Os serviços de informação britânicos tentavam descobrir esta terça-feira se Abedi agiu sozinho, à semelhança do homem que atacou Westminster em março, por exemplo, ou se, por outro lado, atuou através de uma rede, como aconteceu nos ataques em Paris e Bruxelas. O autoproclamado Estado Islâmico reclamou o ataque no final da manhã desta terça, o que nem sempre é prova de que o grupo tem verdadeiramente autoria sobre um ataque, mas reforça a ideia de que o atentado pode ter sido coordenado à distância. Primeiro, como sublinham vários analistas, porque um colete de explosivos é difícil de fabricar, e, em segundo lugar, porque a explosão na Arena de Manchester reúne os símbolos detestados pelo grupo fundamentalista, como sugere o próprio comunicado do grupo: “Os engenhos explosivos detonaram-se na desenvergonhada arena de concertos”, segundo citava o grupo SITE, que monitoriza movimentos radicais.

O passado do suposto atacante vai-se descortinando-se ao longo do dia.
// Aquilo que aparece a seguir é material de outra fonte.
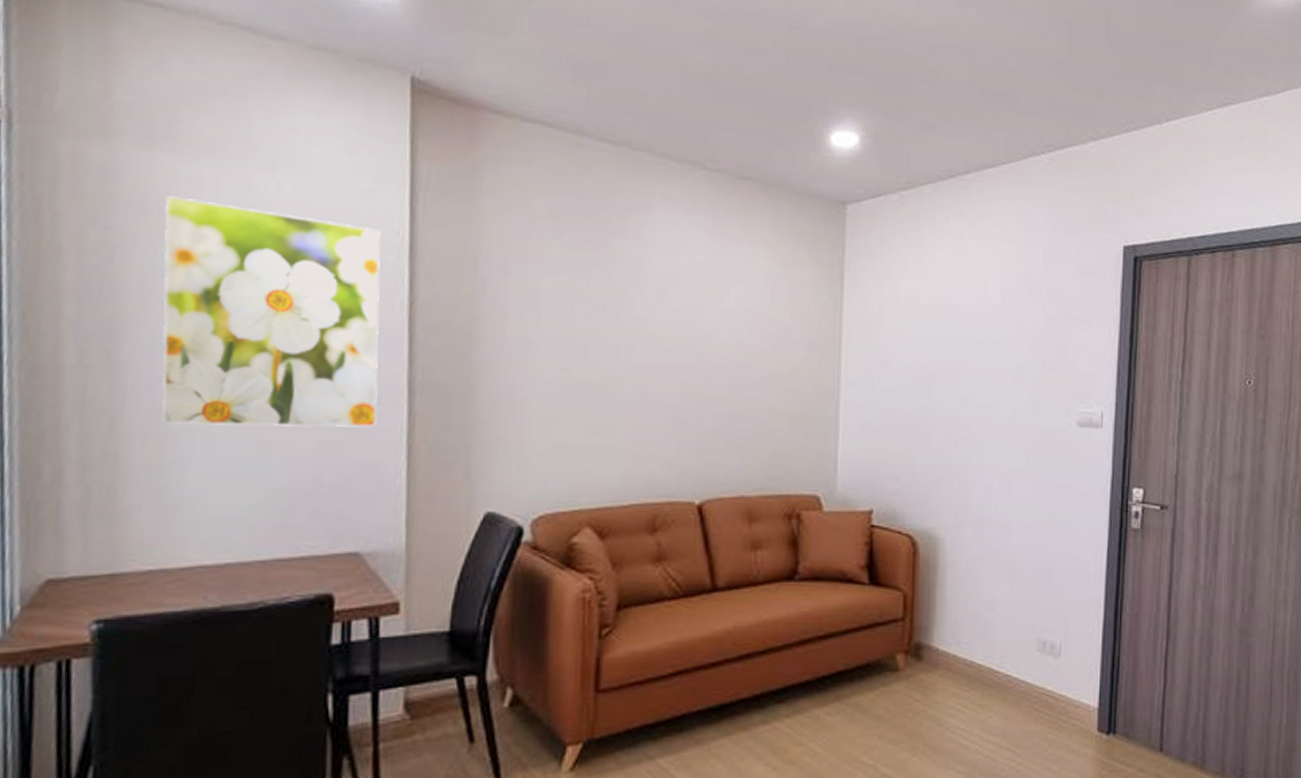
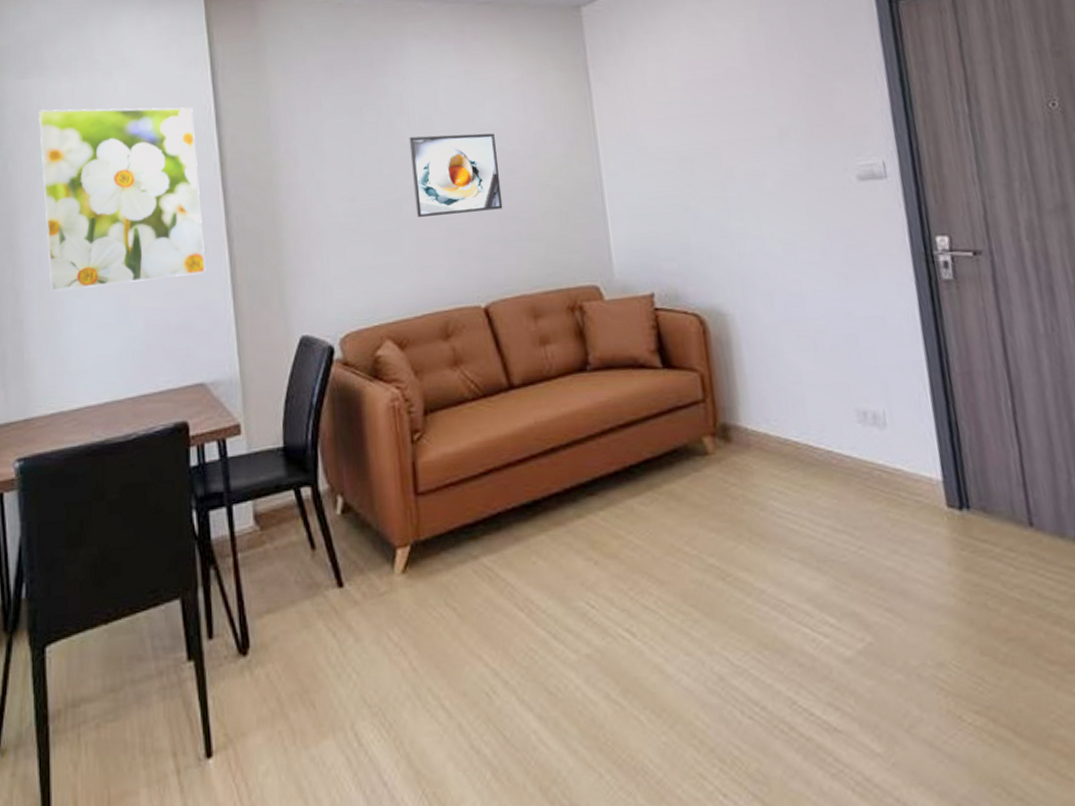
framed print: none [637,309,736,404] -> present [409,133,503,218]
Abedi, escrevia-se em vários órgãos americanos e britânicos, nasceu no Reino Unido de dois refugiados líbios que se instalaram no país ainda durante a ditadura de Muammar Khadafi. Abedi era o segundo mais novo de quatro filhos e esta terça-feira sugeria-se que um deles pudesse estar entre os dois detidos. A família vivia em Fallowfield, a casa onde a polícia entrou com explosivos, mas o “Telegraph” avançava que os pais e dois filhos regressaram recentemente à Líbia. De acordo com o “New York Times” os investigadores chegaram rapidamente á sua identidade por terem encontrado um documento no seu cadáver. 

Alívio e terror

A nova normalidade, em que o risco de um atentado é constante e inevitável, surgiu na noite de segunda-feira sob uma evidência macabra aos olhos de milhares de crianças e adolescentes – psicólogos sugerem que o melhor é dizer aos mais novos que a violência indiscriminada é uma realidade, sim, mas que é também muito rara. “Olhei para o meu lado direito e a única coisa que vi foi um corpo simplesmente decomposto”, contou a adolescente Natalie Sully, em declarações à cadeia ABC, descrevendo os momentos que se seguiram à explosão. “A única coisa que se conseguia ver era carne”, disse. Terry Moran, pai de uma adolescente que foi ao concerto, contou a experiência contrária, a de quem esperava do lado de fora, sem saber da sua filha. “Não entrei em pânico porque sabia que isso só ia complicar as coisas”, contou, dizendo que começava a “dar em louco” quando viu Kaitlyn. “No momento em que a vi, foi como se ela tivesse nascido de novo.”